Few Shot Comic Character Re-identification
Published in Under Review, 2025
Authors
Mahdi Kanani, Ramin Toosi
Abstract
Recognizing stylized cartoon and comic characters across images is an important step for content retrieval, recommendation, and copyright monitoring. However, most existing benchmarks and methods are tailored for natural images or face crops and do not support few-shot full-body re-identification. To bridge this gap, this paper presents a synthetic, identity-level benchmark and a specialized metric-learning framework for few-shot re-identification of cartoon characters. We create a dataset of 2,233 identities using a text-to-image model, yielding 12,431 images.
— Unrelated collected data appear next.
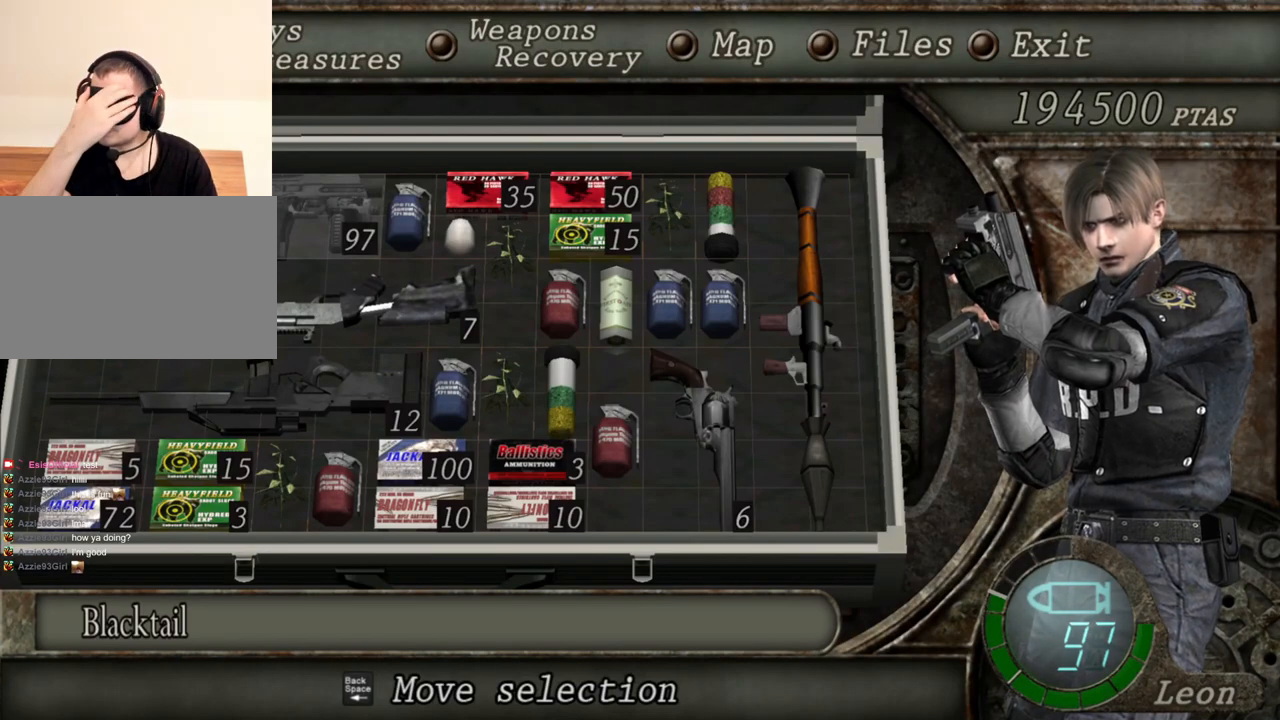
{"keys": [], "mouse": [], "events": []}
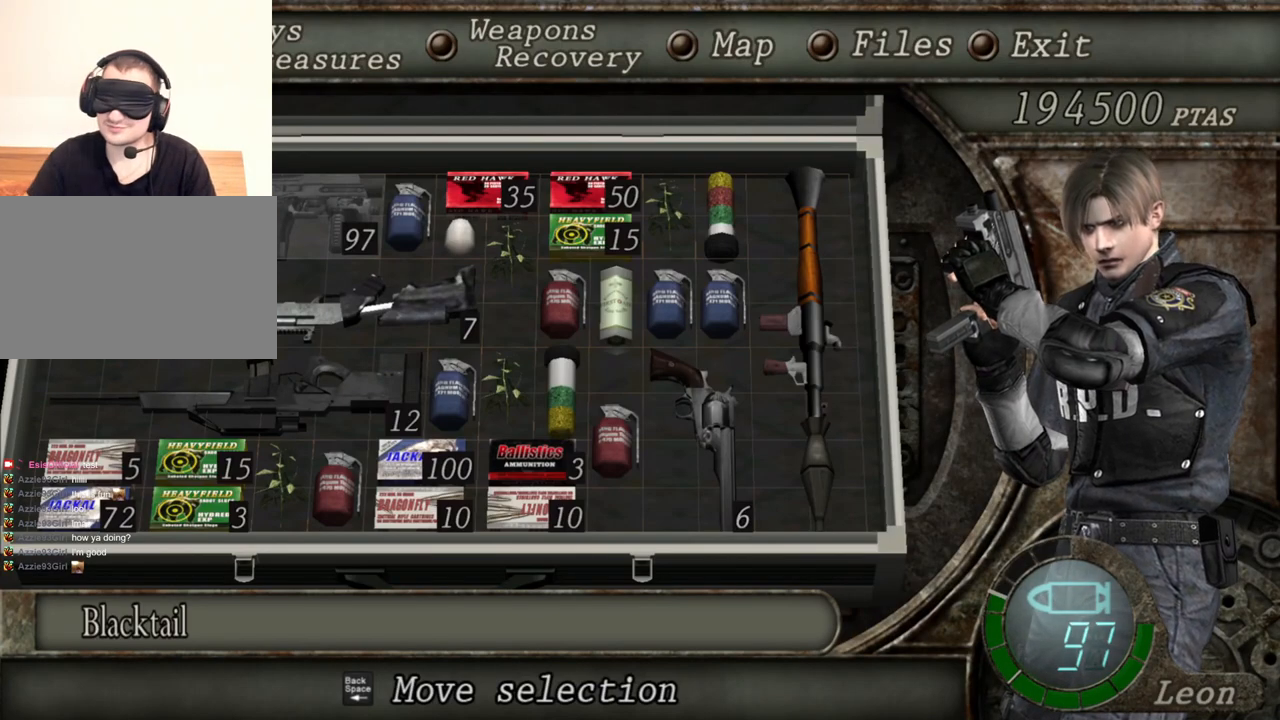
{"keys": [], "mouse": [], "events": []}
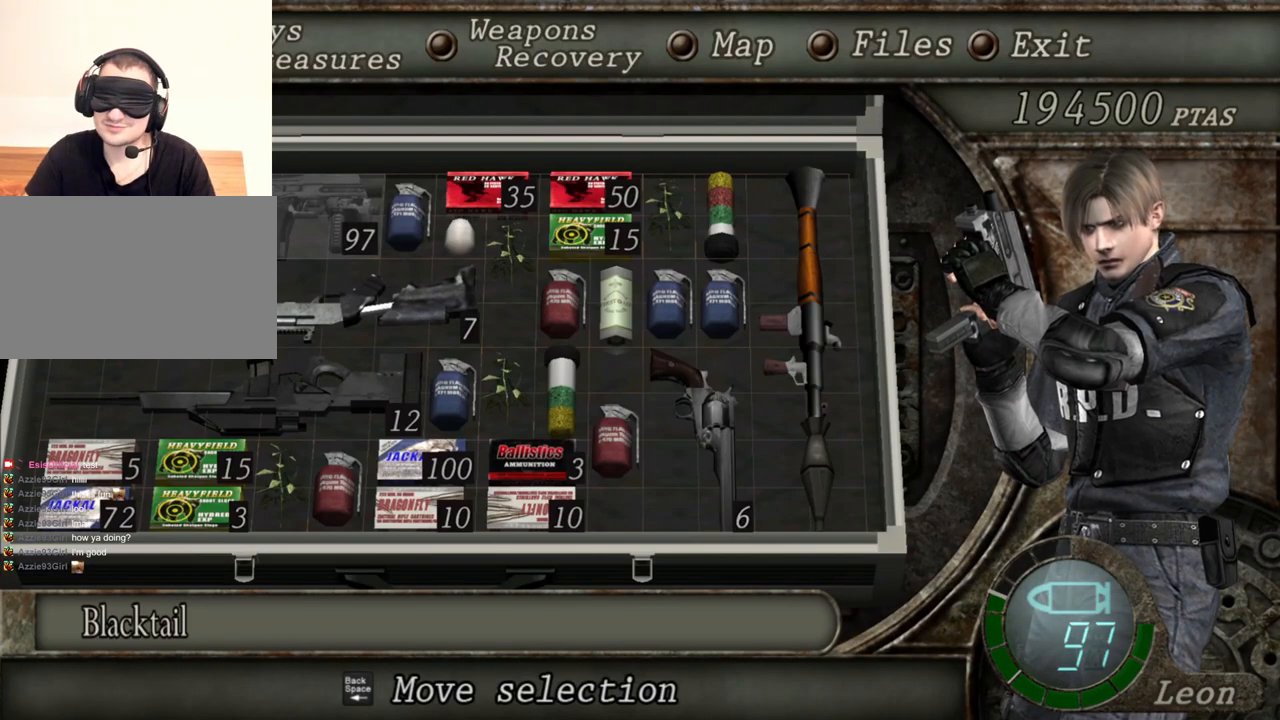
{"keys": [], "mouse": [], "events": []}
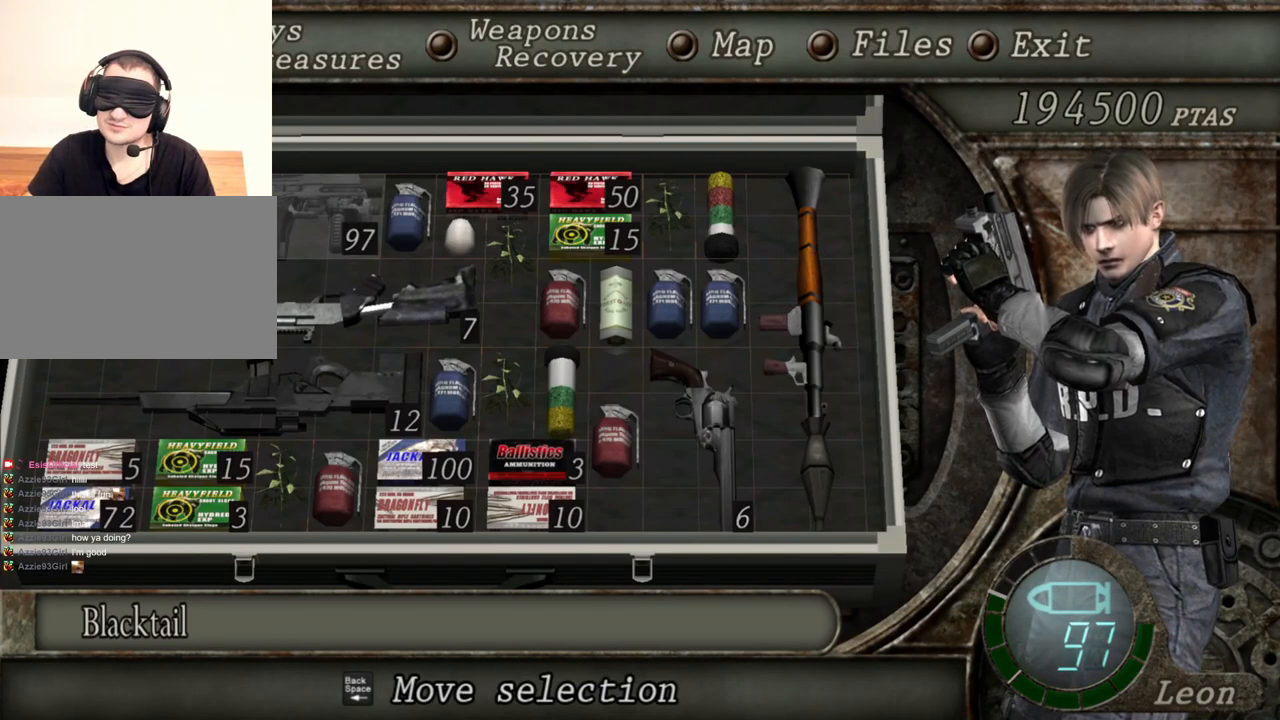
{"keys": [], "mouse": [], "events": []}
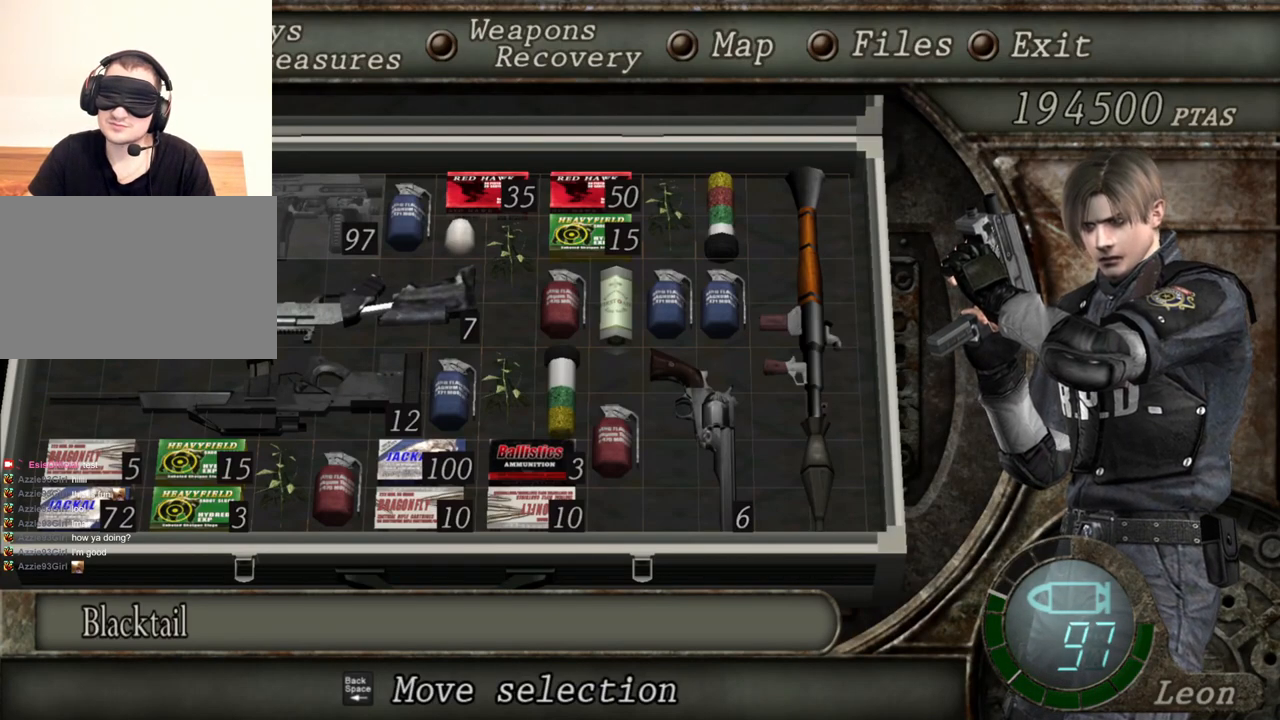
{"keys": [], "mouse": [], "events": []}
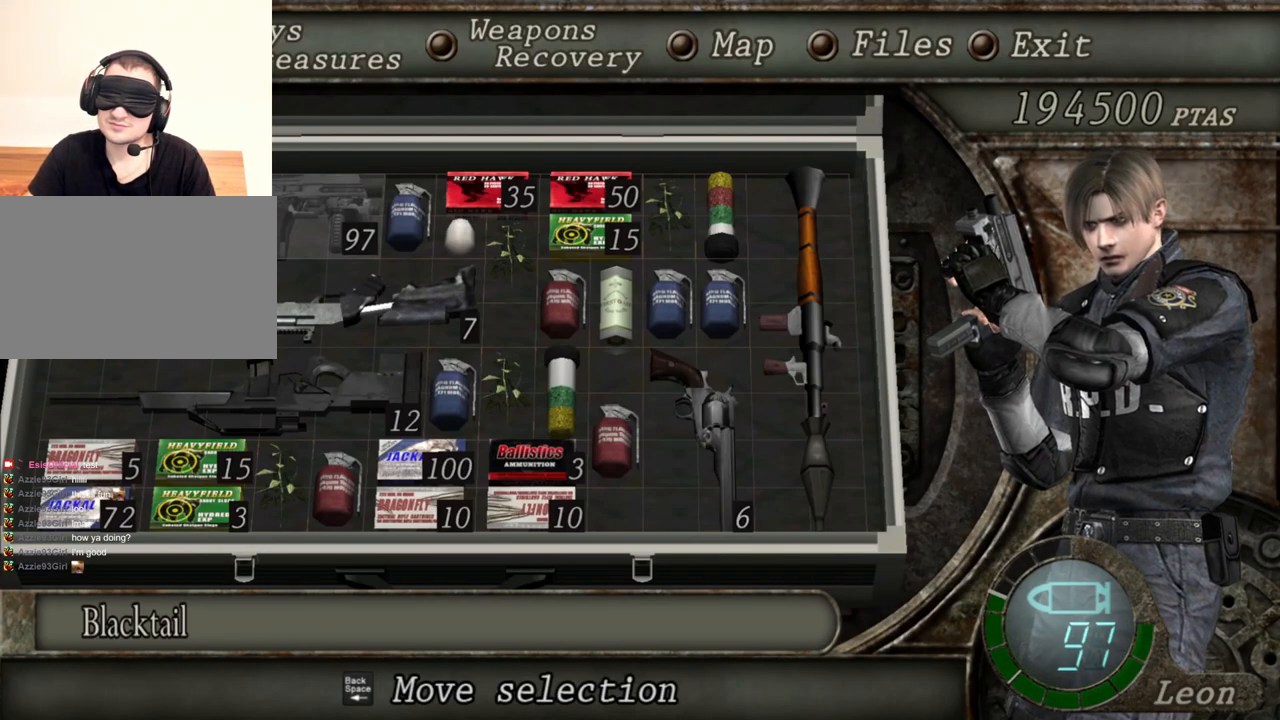
{"keys": ["tab"], "mouse": [], "events": [[467, "tab", "down"]]}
Using this dataset, we train a variational encoder-decoder network whose mean latent vector, after L2 normalization, serves as an identity embedding. The network’s training involves a hybrid loss combining batch-hard triplet, reconstruction, and Kullback-Leibler divergence terms to promote discriminative feature separation and latent regularity. During testing, class prototypes are formed from small support sets, and query images are verified using cosine similarity and adaptive thresholding. Experiments demonstrate that our hybrid loss provides stable optimization and effective identity separation, while the equal-error rate decreases as the number of reference images per identity increases and remains within the 0.5–1.2% range across few-shot configurations, which outperform current state-of-the-art methods.